* **MATERIAL FOR THIS TASK**:
+++

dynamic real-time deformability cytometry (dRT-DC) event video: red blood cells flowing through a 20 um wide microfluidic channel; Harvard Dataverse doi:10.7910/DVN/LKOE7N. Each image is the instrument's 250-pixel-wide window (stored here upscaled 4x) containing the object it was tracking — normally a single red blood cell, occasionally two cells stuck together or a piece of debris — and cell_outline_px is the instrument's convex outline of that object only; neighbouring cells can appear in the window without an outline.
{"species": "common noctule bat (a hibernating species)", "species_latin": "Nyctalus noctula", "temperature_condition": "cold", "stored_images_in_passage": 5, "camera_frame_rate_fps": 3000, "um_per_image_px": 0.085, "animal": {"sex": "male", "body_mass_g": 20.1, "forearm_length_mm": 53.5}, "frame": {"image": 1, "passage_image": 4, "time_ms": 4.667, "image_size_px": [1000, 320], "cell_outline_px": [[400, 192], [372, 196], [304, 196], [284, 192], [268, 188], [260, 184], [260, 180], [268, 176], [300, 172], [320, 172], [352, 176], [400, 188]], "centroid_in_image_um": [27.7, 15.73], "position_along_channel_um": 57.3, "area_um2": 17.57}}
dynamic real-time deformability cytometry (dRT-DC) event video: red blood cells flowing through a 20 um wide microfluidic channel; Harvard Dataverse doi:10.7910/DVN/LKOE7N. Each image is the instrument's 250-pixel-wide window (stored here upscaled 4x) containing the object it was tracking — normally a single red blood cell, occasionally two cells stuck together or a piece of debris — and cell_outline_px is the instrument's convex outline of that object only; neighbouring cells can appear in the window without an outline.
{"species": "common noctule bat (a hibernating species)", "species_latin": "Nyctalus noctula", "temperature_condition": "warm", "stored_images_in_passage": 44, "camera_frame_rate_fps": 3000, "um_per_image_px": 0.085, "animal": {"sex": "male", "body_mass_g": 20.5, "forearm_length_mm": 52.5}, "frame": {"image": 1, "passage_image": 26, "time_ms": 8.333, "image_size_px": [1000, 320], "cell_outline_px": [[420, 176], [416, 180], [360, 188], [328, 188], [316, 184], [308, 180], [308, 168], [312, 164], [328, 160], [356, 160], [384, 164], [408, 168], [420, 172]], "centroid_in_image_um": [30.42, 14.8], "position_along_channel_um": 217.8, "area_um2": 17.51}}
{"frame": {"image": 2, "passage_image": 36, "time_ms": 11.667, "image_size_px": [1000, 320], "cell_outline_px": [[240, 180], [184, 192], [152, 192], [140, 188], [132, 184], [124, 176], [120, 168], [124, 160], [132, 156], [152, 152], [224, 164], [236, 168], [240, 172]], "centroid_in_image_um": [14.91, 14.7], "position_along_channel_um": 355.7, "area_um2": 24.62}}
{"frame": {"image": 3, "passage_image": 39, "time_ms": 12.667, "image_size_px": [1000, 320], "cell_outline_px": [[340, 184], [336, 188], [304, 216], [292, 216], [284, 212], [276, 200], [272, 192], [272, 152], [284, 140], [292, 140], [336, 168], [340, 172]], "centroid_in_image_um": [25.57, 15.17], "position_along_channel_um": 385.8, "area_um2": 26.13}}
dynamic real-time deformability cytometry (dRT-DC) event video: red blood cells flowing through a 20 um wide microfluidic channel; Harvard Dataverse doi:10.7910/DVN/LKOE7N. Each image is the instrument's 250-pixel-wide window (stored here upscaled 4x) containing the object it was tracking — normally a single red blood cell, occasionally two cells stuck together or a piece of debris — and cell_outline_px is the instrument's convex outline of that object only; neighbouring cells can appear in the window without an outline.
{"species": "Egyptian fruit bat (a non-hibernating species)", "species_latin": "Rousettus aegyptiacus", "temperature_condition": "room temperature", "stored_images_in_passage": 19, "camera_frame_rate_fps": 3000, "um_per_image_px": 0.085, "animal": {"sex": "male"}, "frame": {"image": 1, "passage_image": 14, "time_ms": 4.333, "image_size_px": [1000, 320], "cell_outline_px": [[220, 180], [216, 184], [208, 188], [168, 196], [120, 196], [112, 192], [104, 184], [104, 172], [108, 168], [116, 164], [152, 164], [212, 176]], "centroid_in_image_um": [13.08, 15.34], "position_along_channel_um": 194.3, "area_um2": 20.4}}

+++

* **STATED GOAL**: Each line of the listing should be copied exactly.

* **TASK RESULT**:
dynamic real-time deformability cytometry (dRT-DC) event video: red blood cells flowing through a 20 um wide microfluidic channel; Harvard Dataverse doi:10.7910/DVN/LKOE7N. Each image is the instrument's 250-pixel-wide window (stored here upscaled 4x) containing the object it was tracking — normally a single red blood cell, occasionally two cells stuck together or a piece of debris — and cell_outline_px is the instrument's convex outline of that object only; neighbouring cells can appear in the window without an outline.
{"species": "common noctule bat (a hibernating species)", "species_latin": "Nyctalus noctula", "temperature_condition": "cold", "stored_images_in_passage": 5, "camera_frame_rate_fps": 3000, "um_per_image_px": 0.085, "animal": {"sex": "male", "body_mass_g": 20.1, "forearm_length_mm": 53.5}, "frame": {"image": 1, "passage_image": 4, "time_ms": 4.667, "image_size_px": [1000, 320], "cell_outline_px": [[400, 192], [372, 196], [304, 196], [284, 192], [268, 188], [260, 184], [260, 180], [268, 176], [300, 172], [320, 172], [352, 176], [400, 188]], "centroid_in_image_um": [27.7, 15.73], "position_along_channel_um": 57.3, "area_um2": 17.57}}
dynamic real-time deformability cytometry (dRT-DC) event video: red blood cells flowing through a 20 um wide microfluidic channel; Harvard Dataverse doi:10.7910/DVN/LKOE7N. Each image is the instrument's 250-pixel-wide window (stored here upscaled 4x) containing the object it was tracking — normally a single red blood cell, occasionally two cells stuck together or a piece of debris — and cell_outline_px is the instrument's convex outline of that object only; neighbouring cells can appear in the window without an outline.
{"species": "common noctule bat (a hibernating species)", "species_latin": "Nyctalus noctula", "temperature_condition": "warm", "stored_images_in_passage": 44, "camera_frame_rate_fps": 3000, "um_per_image_px": 0.085, "animal": {"sex": "male", "body_mass_g": 20.5, "forearm_length_mm": 52.5}, "frame": {"image": 1, "passage_image": 26, "time_ms": 8.333, "image_size_px": [1000, 320], "cell_outline_px": [[420, 176], [416, 180], [360, 188], [328, 188], [316, 184], [308, 180], [308, 168], [312, 164], [328, 160], [356, 160], [384, 164], [408, 168], [420, 172]], "centroid_in_image_um": [30.42, 14.8], "position_along_channel_um": 217.8, "area_um2": 17.51}}
{"frame": {"image": 2, "passage_image": 36, "time_ms": 11.667, "image_size_px": [1000, 320], "cell_outline_px": [[240, 180], [184, 192], [152, 192], [140, 188], [132, 184], [124, 176], [120, 168], [124, 160], [132, 156], [152, 152], [224, 164], [236, 168], [240, 172]], "centroid_in_image_um": [14.91, 14.7], "position_along_channel_um": 355.7, "area_um2": 24.62}}
{"frame": {"image": 3, "passage_image": 39, "time_ms": 12.667, "image_size_px": [1000, 320], "cell_outline_px": [[340, 184], [336, 188], [304, 216], [292, 216], [284, 212], [276, 200], [272, 192], [272, 152], [284, 140], [292, 140], [336, 168], [340, 172]], "centroid_in_image_um": [25.57, 15.17], "position_along_channel_um": 385.8, "area_um2": 26.13}}
dynamic real-time deformability cytometry (dRT-DC) event video: red blood cells flowing through a 20 um wide microfluidic channel; Harvard Dataverse doi:10.7910/DVN/LKOE7N. Each image is the instrument's 250-pixel-wide window (stored here upscaled 4x) containing the object it was tracking — normally a single red blood cell, occasionally two cells stuck together or a piece of debris — and cell_outline_px is the instrument's convex outline of that object only; neighbouring cells can appear in the window without an outline.
{"species": "Egyptian fruit bat (a non-hibernating species)", "species_latin": "Rousettus aegyptiacus", "temperature_condition": "room temperature", "stored_images_in_passage": 19, "camera_frame_rate_fps": 3000, "um_per_image_px": 0.085, "animal": {"sex": "male"}, "frame": {"image": 1, "passage_image": 14, "time_ms": 4.333, "image_size_px": [1000, 320], "cell_outline_px": [[220, 180], [216, 184], [208, 188], [168, 196], [120, 196], [112, 192], [104, 184], [104, 172], [108, 168], [116, 164], [152, 164], [212, 176]], "centroid_in_image_um": [13.08, 15.34], "position_along_channel_um": 194.3, "area_um2": 20.4}}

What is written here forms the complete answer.